Erika is a decade and a half older than Elliot, and their age gap, coupled with the fact that she’s his boss, gives I Want Your Sex its sexual harassment-y tension. Araki revels in their “dom” and “sub” dynamic, with Erika expanding Elliot’s sexual horizons with whips, handcuffs, paddles, and other penetrating toys.

Wilde’s performance, frequently sans clothes, has a playfully mean quality that sells Erika’s appeal to “weakling” Elliot, and her cattiness and cruelty are representative of the film’s naughtily inflammatory attitude.

Hoffman isn’t quite as assured as his multihyphenate costar, if only because his character never seems passive enough to immediately go all-in on this consuming BDSM fling.

On the backs of Elliot’s hands are tattoos that read, respectively, “Yes?” and “No?”, and such symbols of indecision are at odds with his hesitation-free embrace of this wacky new reality, regardless of his understandable discontent with a girlfriend, Minerva (Charli XCX, in her second Sundance film following The Moment), who cares more about studying than paying attention to, much less satisfying, her beau.

PARK CITY, UTAH - JANUARY 23: (L-R) Cooper Hoffman and Olivia Wilde attend the "I Want Your Sex" Premiere during the 2026 Sundance Film Festival at Eccles Center Theater on January 23, 2026 in Park City, Utah. (Photo by Arturo Holmes/Getty Images)
Cooper Hoffman and Olivia Wilde attend the "I Want Your Sex" Premiere during the 2026 Sundance Film Festival at Eccles Center Theater on January 23, 2026 in Park City, Utah. Arturo Holmes/Getty Images

Araki pitches his material as cartoony to the point of indulging in some gonzo animation, most notably a fantasy sequence in which Elliot imagines Minerva opening her shirt to reveal gargantuan boobs.

There’s a lightheartedness to I Want Your Sex that bolsters its humor, and an attempted threesome between Erika, Elliot, and Apple locates the perfect crazy-awkward-uncomfortable-scary tone for a film that recognizes sexual exploration and experimentation as both potentially liberating and destructive.
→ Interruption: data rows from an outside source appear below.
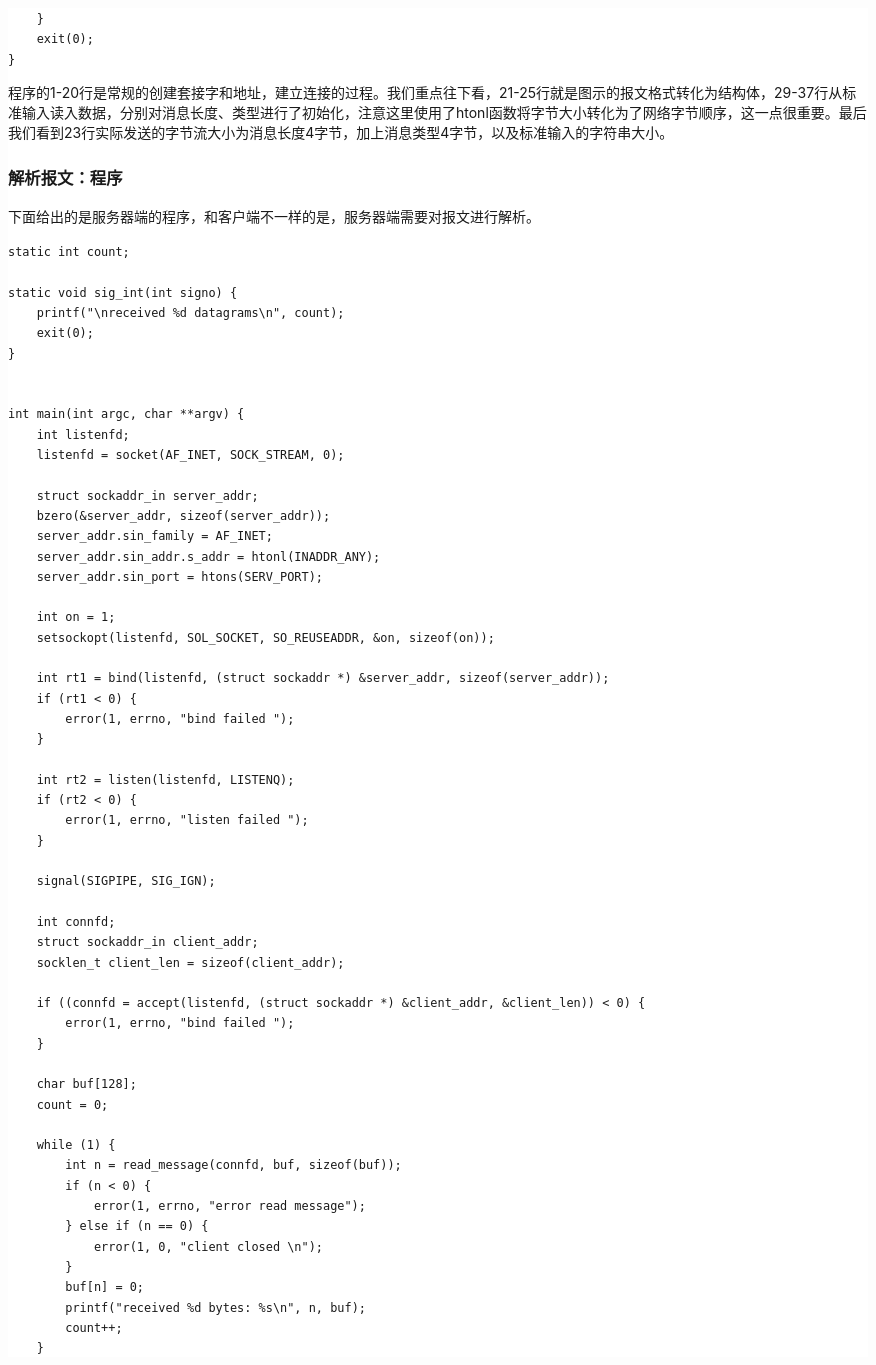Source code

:         }
        exit(0);
    }
    

程序的1-20行是常规的创建套接字和地址，建立连接的过程。我们重点往下看，21-25行就是图示的报文格式转化为结构体，29-37行从标准输入读入数据，分别对消息长度、类型进行了初始化，注意这里使用了htonl函数将字节大小转化为了网络字节顺序，这一点很重要。最后我们看到23行实际发送的字节流大小为消息长度4字节，加上消息类型4字节，以及标准输入的字符串大小。

### 解析报文：程序

下面给出的是服务器端的程序，和客户端不一样的是，服务器端需要对报文进行解析。

    static int count;
    
    static void sig_int(int signo) {
        printf("\nreceived %d datagrams\n", count);
        exit(0);
    }
    
    
    int main(int argc, char **argv) {
        int listenfd;
        listenfd = socket(AF_INET, SOCK_STREAM, 0);
    
        struct sockaddr_in server_addr;
        bzero(&server_addr, sizeof(server_addr));
        server_addr.sin_family = AF_INET;
        server_addr.sin_addr.s_addr = htonl(INADDR_ANY);
        server_addr.sin_port = htons(SERV_PORT);
    
        int on = 1;
        setsockopt(listenfd, SOL_SOCKET, SO_REUSEADDR, &on, sizeof(on));
    
        int rt1 = bind(listenfd, (struct sockaddr *) &server_addr, sizeof(server_addr));
        if (rt1 < 0) {
            error(1, errno, "bind failed ");
        }
    
        int rt2 = listen(listenfd, LISTENQ);
        if (rt2 < 0) {
            error(1, errno, "listen failed ");
        }
    
        signal(SIGPIPE, SIG_IGN);
    
        int connfd;
        struct sockaddr_in client_addr;
        socklen_t client_len = sizeof(client_addr);
    
        if ((connfd = accept(listenfd, (struct sockaddr *) &client_addr, &client_len)) < 0) {
            error(1, errno, "bind failed ");
        }
    
        char buf[128];
        count = 0;
    
        while (1) {
            int n = read_message(connfd, buf, sizeof(buf));
            if (n < 0) {
                error(1, errno, "error read message");
            } else if (n == 0) {
                error(1, 0, "client closed \n");
            }
            buf[n] = 0;
            printf("received %d bytes: %s\n", n, buf);
            count++;
        }
    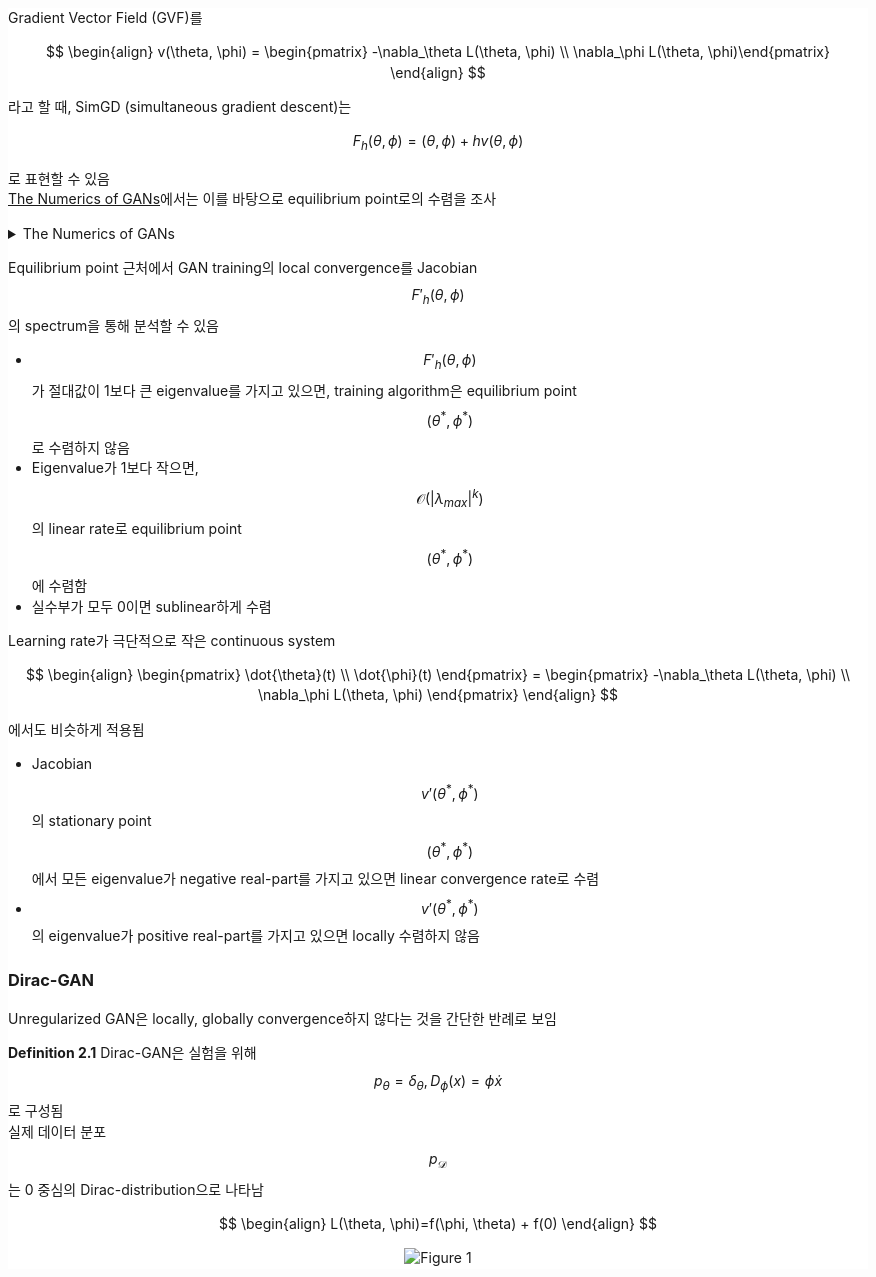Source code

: Gradient Vector Field (GVF)를 

$$
\begin{align}
v(\theta, \phi) = \begin{pmatrix} -\nabla_\theta L(\theta, \phi) \\ \nabla_\phi L(\theta, \phi)\end{pmatrix}
\end{align}
$$

라고 할 때, SimGD (simultaneous gradient descent)는 

$$
F_h(\theta, \phi) = (\theta, \phi) + hv(\theta, \phi)
$$

로 표현할 수 있음 <br>
[The Numerics of GANs](https://arxiv.org/pdf/1705.10461.pdf)에서는 이를 바탕으로 equilibrium point로의 수렴을 조사

<details><summary>The Numerics of GANs</summary></details>

Equilibrium point 근처에서 GAN training의 local convergence를 Jacobian $$F'_h(\theta, \phi)$$의 spectrum을 통해 분석할 수 있음
* $$F'_h(\theta, \phi)$$가 절대값이 1보다 큰 eigenvalue를 가지고 있으면,  training algorithm은 equilibrium point $$(\theta^*, \phi^*)$$로 수렴하지 않음
* Eigenvalue가 1보다 작으면, $$\mathcal{O}(\vert\lambda_{max}\vert^k)$$의 linear rate로 equilibrium point $$(\theta^*, \phi^*)$$에 수렴함
* 실수부가 모두 0이면 sublinear하게 수렴


Learning rate가 극단적으로 작은 continuous system

$$
\begin{align}
\begin{pmatrix} \dot{\theta}(t) \\ \dot{\phi}(t) \end{pmatrix} = \begin{pmatrix} -\nabla_\theta L(\theta, \phi) \\ \nabla_\phi L(\theta, \phi) \end{pmatrix}
\end{align}
$$

에서도 비슷하게 적용됨 <br>
* Jacobian $$v'(\theta^*, \phi^*)$$의 stationary point $$(\theta^*, \phi^*)$$에서 모든 eigenvalue가 negative real-part를 가지고 있으면 linear convergence rate로 수렴
* $$v'(\theta^*, \phi^*)$$의 eigenvalue가 positive real-part를 가지고 있으면 locally 수렴하지 않음

### **Dirac-GAN**
Unregularized GAN은 locally, globally convergence하지 않다는 것을 간단한 반례로 보임

**Definition 2.1** Dirac-GAN은 실험을 위해 $$p_\theta = \delta_\theta, D_\phi(x)=\phi\dot x$$로 구성됨 <br>
실제 데이터 분포 $$p_{\mathcal{D}}$$는 0 중심의 Dirac-distribution으로 나타남

$$
\begin{align}
L(\theta, \phi)=f(\phi, \theta) + f(0)
\end{align}
$$

<center><img src="/assets/images/cv/gan/r1-regularization_fig1.jpg" width="60%" alt="Figure 1"></center>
Meanwhile, Erika’s jabs about Elliot’s generation’s uptight, stunted “retro sex negativity,” and his level-headed response regarding the factors that have turned his contemporaries socially inept, prove amusing nods to today’s shifting sexual landscape.
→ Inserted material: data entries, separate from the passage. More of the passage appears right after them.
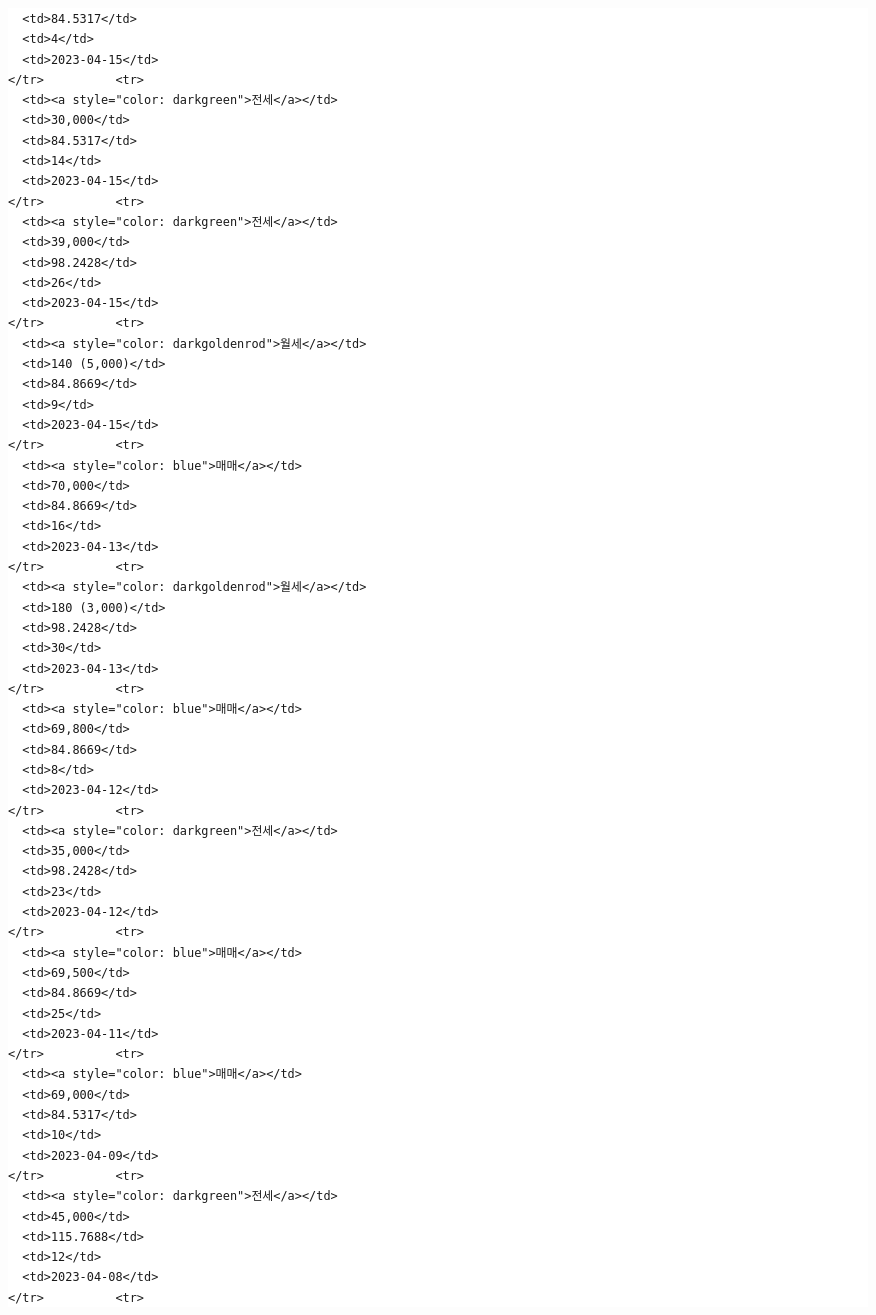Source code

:       <td>84.5317</td>
      <td>4</td>
      <td>2023-04-15</td>
    </tr>          <tr>
      <td><a style="color: darkgreen">전세</a></td>
      <td>30,000</td>
      <td>84.5317</td>
      <td>14</td>
      <td>2023-04-15</td>
    </tr>          <tr>
      <td><a style="color: darkgreen">전세</a></td>
      <td>39,000</td>
      <td>98.2428</td>
      <td>26</td>
      <td>2023-04-15</td>
    </tr>          <tr>
      <td><a style="color: darkgoldenrod">월세</a></td>
      <td>140 (5,000)</td>
      <td>84.8669</td>
      <td>9</td>
      <td>2023-04-15</td>
    </tr>          <tr>
      <td><a style="color: blue">매매</a></td>
      <td>70,000</td>
      <td>84.8669</td>
      <td>16</td>
      <td>2023-04-13</td>
    </tr>          <tr>
      <td><a style="color: darkgoldenrod">월세</a></td>
      <td>180 (3,000)</td>
      <td>98.2428</td>
      <td>30</td>
      <td>2023-04-13</td>
    </tr>          <tr>
      <td><a style="color: blue">매매</a></td>
      <td>69,800</td>
      <td>84.8669</td>
      <td>8</td>
      <td>2023-04-12</td>
    </tr>          <tr>
      <td><a style="color: darkgreen">전세</a></td>
      <td>35,000</td>
      <td>98.2428</td>
      <td>23</td>
      <td>2023-04-12</td>
    </tr>          <tr>
      <td><a style="color: blue">매매</a></td>
      <td>69,500</td>
      <td>84.8669</td>
      <td>25</td>
      <td>2023-04-11</td>
    </tr>          <tr>
      <td><a style="color: blue">매매</a></td>
      <td>69,000</td>
      <td>84.5317</td>
      <td>10</td>
      <td>2023-04-09</td>
    </tr>          <tr>
      <td><a style="color: darkgreen">전세</a></td>
      <td>45,000</td>
      <td>115.7688</td>
      <td>12</td>
      <td>2023-04-08</td>
    </tr>          <tr>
Despite that conversation’s even-handedness, I Want Your Sex is surprisingly conservative for a director who’s never been much of a traditionalist. For all its boundary-pushing bravado, the film has a sneakily conventional heart, such that despite Erika’s belief that sex gives people a sense of identity and control, it eventually imagines bedroom madness leading to, if not actual monogamy and true love, then at least subconscious thoughts about it. Araki shrewdly doesn’t try to reconcile his tale’s warring impulses.
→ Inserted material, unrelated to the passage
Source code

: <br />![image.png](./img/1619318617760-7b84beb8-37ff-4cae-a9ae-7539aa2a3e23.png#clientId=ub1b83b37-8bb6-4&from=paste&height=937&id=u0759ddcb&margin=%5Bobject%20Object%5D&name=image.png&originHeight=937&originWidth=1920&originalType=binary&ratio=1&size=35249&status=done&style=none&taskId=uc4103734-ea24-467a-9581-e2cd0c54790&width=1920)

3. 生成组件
Nonetheless, there’s a nagging impression that, when it comes to licentiousness, he’s pulling his punches.

I Want Your Sex deliberately takes a more mainstream approach to its randy material, and its self-awareness—like Elliot saying that the primary things separating sexually explicit art and pornography are “lighting, context”—is central to its tongue-in-cheek ridiculousness.

It’s too bad that it can’t sustain its initial breakneck verve. Even at a concise 90 minutes, the film accurately emulates Elliot by crawling to the finish line. Still, Wilde and Hoffman’s yin-yang chemistry is spicy and sweet enough to keep things spirited, and the director’s florid flourishes and elastic, bubbly visuals have a vibrancy that fits this goofy material like a glove.

As interested in eliciting laughs as generating heat, Araki’s latest (which concludes with a cameo from his former leading man James Duval) wants nothing more than to be a rollicking ode to getting off by doing what you want—and, additionally, by being told what to do.

If its navigation of these treacherous emotional-sensual waters is a bit surface-level, it remains an entertainingly steamy odyssey about the search for fulfillment in life, love, work, and bed.